I also bought some of Natalie’s handspun (even though I spin – she can chain ply, which I suck at). I will knit some kind of funky shawl with the long colour changes. The colour is a beautiful grey/purple.

And I bought a Shelridge Farm kit, Molly, from Deb of Sheeps Ahoy, who also organizes the retreat (and she carries Shetland yarns, some of which I may have also bought…)¬†The yarn is unbelievably fantastic, great colour (oh, green again, oops) and soft with great stitch definition. There were a few other purchases as well, but I think I have confessed enough for now.

This is the state of my stash. There won’t be room for the fat cat soon (can you actually find him in all that??). He’ll have to lose weight if he wants to go into the back room, which is essentially a yarn shed, with just a few books… I don’t want to buy more bins, because I want to get through the bags so that there are only bins left. So far my strategy is laughable, I know.

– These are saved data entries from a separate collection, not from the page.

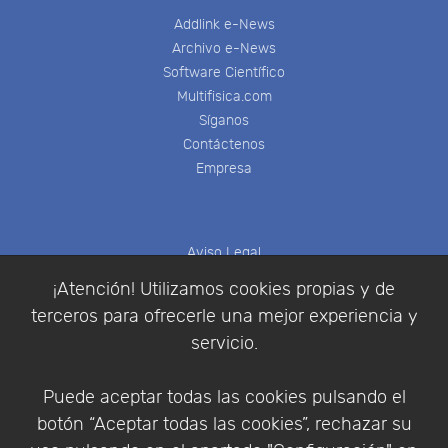
Addlink e-News
Archivo e-News
Software Científico
Multifisica.com
Síganos
Contáctenos
Empresa
Aviso Legal
Política de Cookies
¡Atención! Utilizamos cookies propias y de
Política de Privacidad
terceros para ofrecerle una mejor experiencia y
Condiciones de compra
servicio.
Identificarse
Registrarse
Puede aceptar todas las cookies pulsando el
botón “Aceptar todas las cookies”, rechazar su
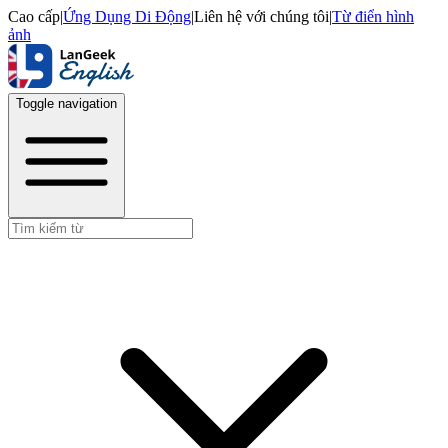
Cao cấp
|
Ứng Dụng Di Động
|
Liên hệ với chúng tôi
|
Từ điển hình
ảnh
Toggle navigation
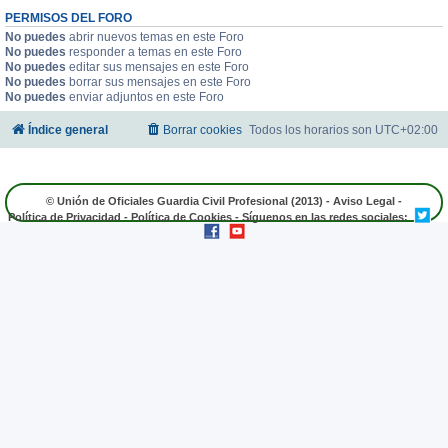
PERMISOS DEL FORO
No puedes
abrir nuevos temas en este Foro
No puedes
responder a temas en este Foro
No puedes
editar sus mensajes en este Foro
No puedes
borrar sus mensajes en este Foro
No puedes
enviar adjuntos en este Foro
Índice general
Borrar cookies
Todos los horarios son
UTC+02:00
© Unión de Oficiales Guardia Civil Profesional (2013) -
Aviso Legal
-
Política de Privacidad
-
Política de Cookies
- Síguenos en las redes sociales:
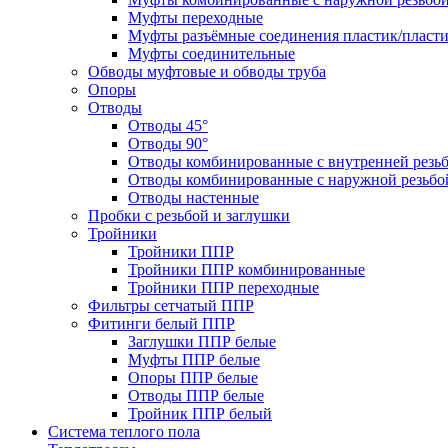
Муфты переходные
Муфты разъёмные соединения пластик/пласт
Муфты соединительные
Обводы муфтовые и обводы труба
Опоры
Отводы
Отводы 45°
Отводы 90°
Отводы комбинированные с внутренней резь
Отводы комбинированные с наружной резьбо
Отводы настенные
Пробки с резьбой и заглушки
Тройники
Тройники ППР
Тройники ППР комбинированные
Тройники ППР переходные
Фильтры сетчатый ППР
Фитинги белый ППР
Заглушки ППР белые
Муфты ППР белые
Опоры ППР белые
Отводы ППР белые
Тройник ППР белый
Система теплого пола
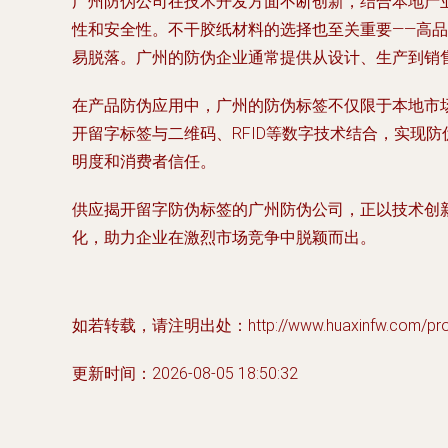
广州防伪公司在技术开发方面不断创新，结合本地产
性和安全性。不干胶纸材料的选择也至关重要——高
易脱落。广州的防伪企业通常提供从设计、生产到销
在产品防伪应用中，广州的防伪标签不仅限于本地市
开留字标签与二维码、RFID等数字技术结合，实现
明度和消费者信任。
供应揭开留字防伪标签的广州防伪公司，正以技术创
化，助力企业在激烈市场竞争中脱颖而出。
如若转载，请注明出处：http://www.huaxinfw.com/produ
更新时间：2026-08-05 18:50:32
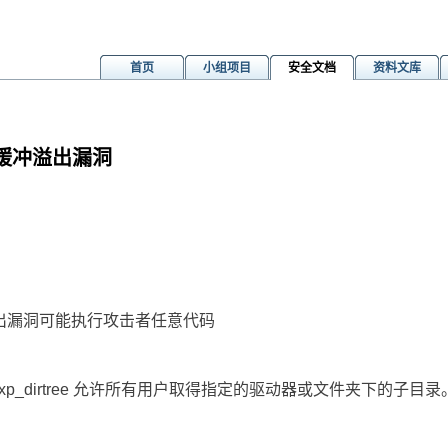
首页
小组项目
安全文档
资料文库
 远程缓冲溢出漏洞
程缓冲溢出漏洞可能执行攻击者任意代码
存储过程 xp_dirtree 允许所有用户取得指定的驱动器或文件夹下的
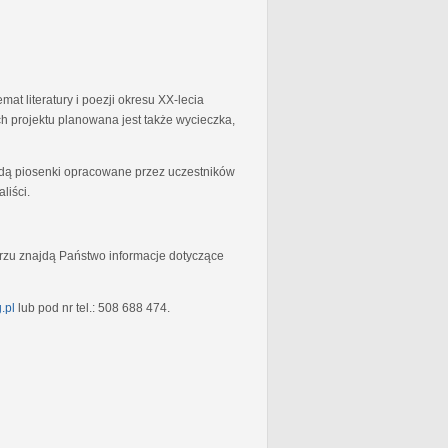
at literatury i poezji okresu XX-lecia
 projektu planowana jest także wycieczka,
będą piosenki opracowane przez uczestników
liści.
rzu znajdą Państwo informacje dotyczące
.pl
lub pod nr tel.: 508 688 474.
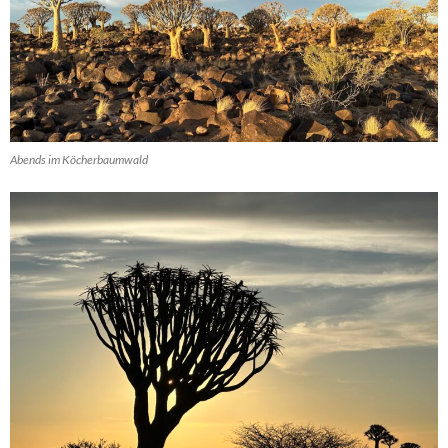
Abends im Köcherbaumwald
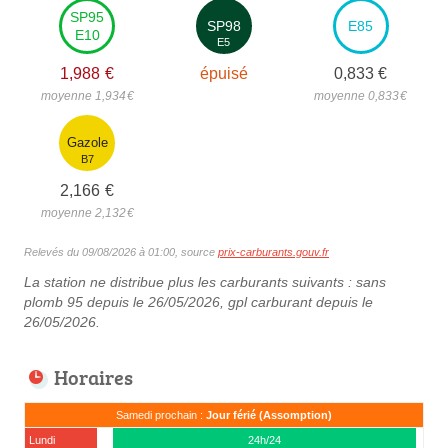
SP95
SP98
E85
E10
E5
1,988
€
épuisé
0,833
€
moyenne 1,934
€
moyenne 0,833
€
Gazole
B7
2,166
€
moyenne 2,132
€
Relevés du 09/08/2026 à 01:00, source
prix-carburants.gouv.fr
La station ne distribue plus les carburants suivants : sans
plomb 95 depuis le 26/05/2026, gpl carburant depuis le
26/05/2026.
Horaires
Samedi prochain :
Jour férié (Assomption)
Lundi
24h/24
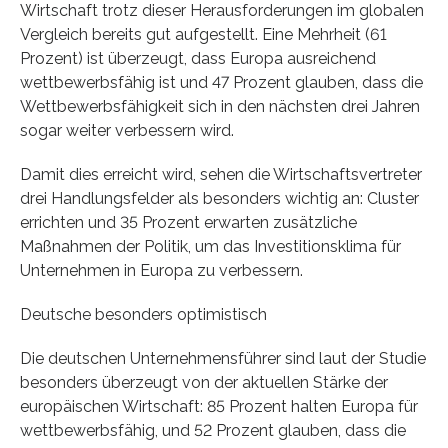
Wirtschaft trotz dieser Herausforderungen im globalen
Vergleich bereits gut aufgestellt. Eine Mehrheit (61
Prozent) ist überzeugt, dass Europa ausreichend
wettbewerbsfähig ist und 47 Prozent glauben, dass die
Wettbewerbsfähigkeit sich in den nächsten drei Jahren
sogar weiter verbessern wird.
Damit dies erreicht wird, sehen die Wirtschaftsvertreter
drei Handlungsfelder als besonders wichtig an: Cluster
errichten und 35 Prozent erwarten zusätzliche
Maßnahmen der Politik, um das Investitionsklima für
Unternehmen in Europa zu verbessern.
Deutsche besonders optimistisch
Die deutschen Unternehmensführer sind laut der Studie
besonders überzeugt von der aktuellen Stärke der
europäischen Wirtschaft: 85 Prozent halten Europa für
wettbewerbsfähig, und 52 Prozent glauben, dass die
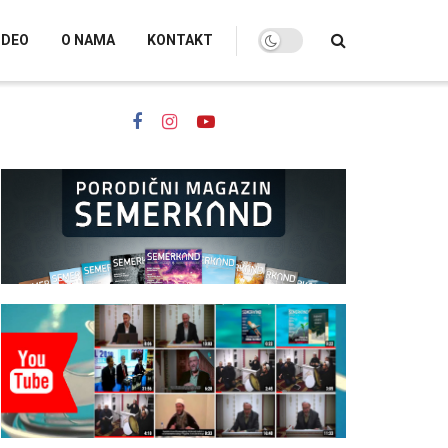
IDEO
O NAMA
KONTAKT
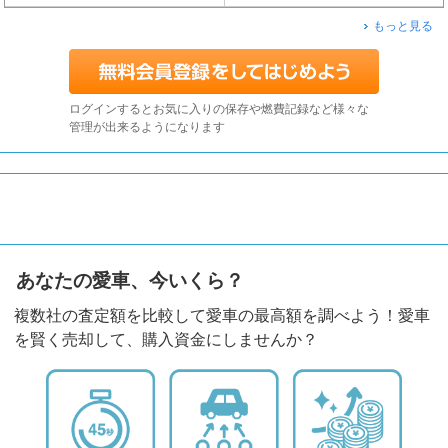
もっと見る
ログインするとお気に入りの保存や燃費記録など様々な
管理が出来るようになります
あなたの愛車、今いくら？
複数社の査定額を比較して愛車の最高額を調べよう！愛車
を賢く売却して、購入資金にしませんか？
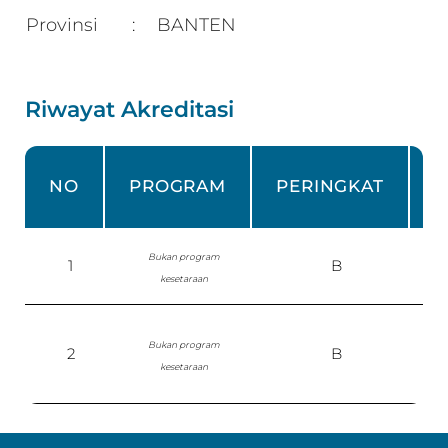
Provinsi
BANTEN
:
Riwayat Akreditasi
NO
PROGRAM
PERINGKAT
Bukan program
1
B
S
kesetaraan
Bukan program
2
B
kesetaraan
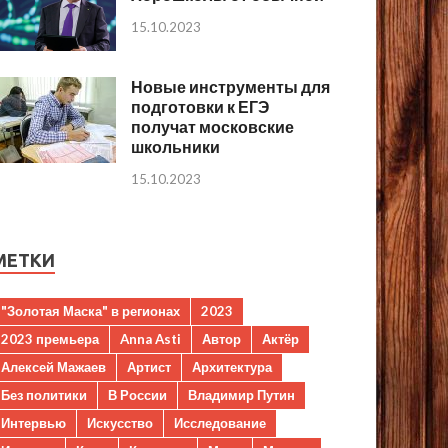
15.10.2023
Новые инструменты для
подготовки к ЕГЭ
получат московские
школьники
15.10.2023
МЕТКИ
"Золотая Маска" в регионах
2023
2023 премьера
Anna Asti
Автор
Актёр
Алексей Мажаев
Артист
Архитектура
Без политики
В России
Владимир Путин
Интервью
Искусство
Исследование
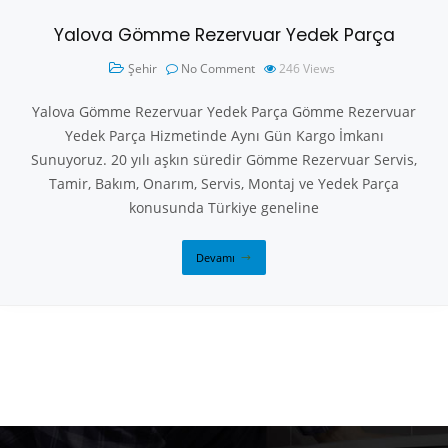
Yalova Gömme Rezervuar Yedek Parça
Şehir
No Comment
246
Views
Yalova Gömme Rezervuar Yedek Parça Gömme Rezervuar
Yedek Parça Hizmetinde Aynı Gün Kargo İmkanı
Sunuyoruz. 20 yılı aşkın süredir Gömme Rezervuar Servis,
Tamir, Bakım, Onarım, Servis, Montaj ve Yedek Parça
konusunda Türkiye geneline
Devamı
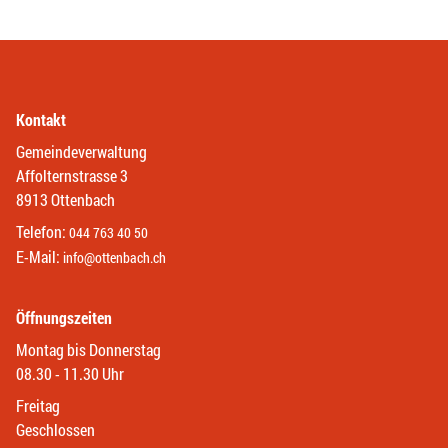
Kontakt
Gemeindeverwaltung
Affolternstrasse 3
8913 Ottenbach
Telefon:
044 763 40 50
E-Mail:
info@ottenbach.ch
Öffnungszeiten
Montag bis Donnerstag
08.30 - 11.30 Uhr
Freitag
Geschlossen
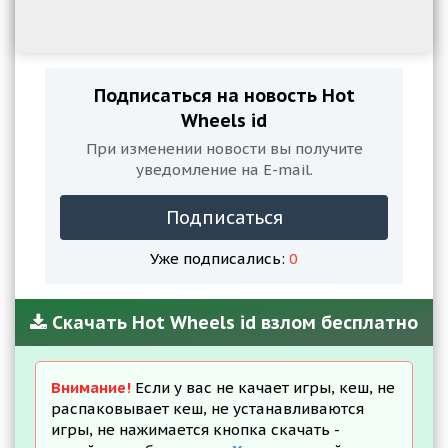
Подписаться на новость Hot
Wheels id
При изменении новости вы получите
уведомление на E-mail.
Подписаться
Уже подписались:
0
Скачать Hot Wheels id взлом бесплатно
Внимание!
Если у вас не качает игры, кеш, не
распаковывает кеш, не устанавливаются
игры, не нажимается кнопка скачать -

In my last post, I was lamenting the damage done to my handknits by Frankie. Well, the very next day, as I was taking off my coat, he jumped on me from behind and this is what happened to my Water and Stone cardigan:

I had to reknit 7 inches. He is learning not to jump and I am learning to take my coat off and dress in rags in the bathroom before greeting him.

Finally a few pics of our crazy critters. Bessie (who was named Eddie, but was re-baptized Bessie and ignores either name) is obsessed with drinking water from the tub or bathroom sink. I suspect that might have been the only source wherever she lived before?